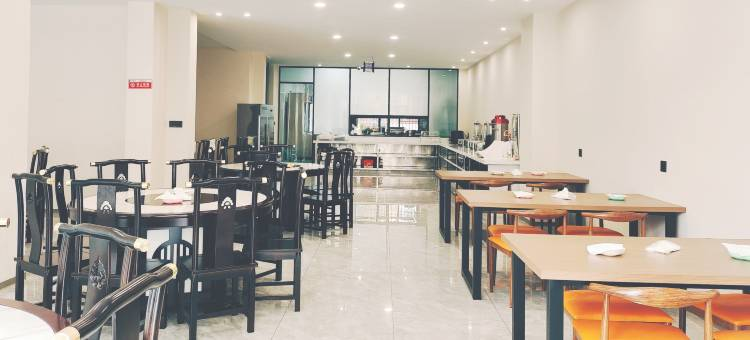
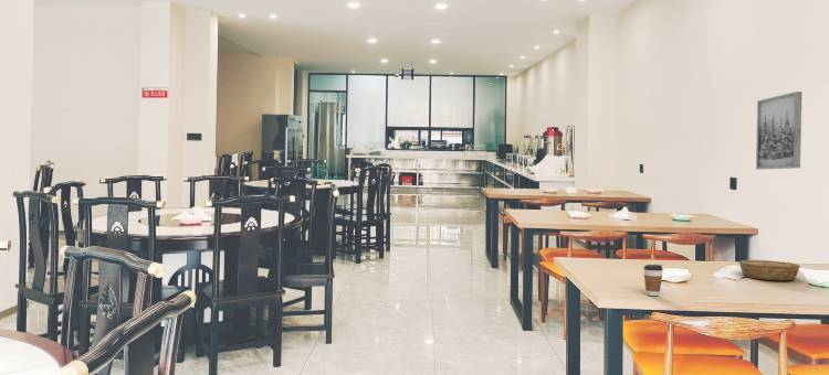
+ coffee cup [642,264,664,297]
+ wall art [755,90,804,170]
+ bowl [738,259,801,281]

YOUR INSTRUCTIONS
Write the material above out again exactly as it reads, but don't carry over the pictures.

TASK RESULT
+ coffee cup [642,264,664,297]
+ wall art [755,90,804,170]
+ bowl [738,259,801,281]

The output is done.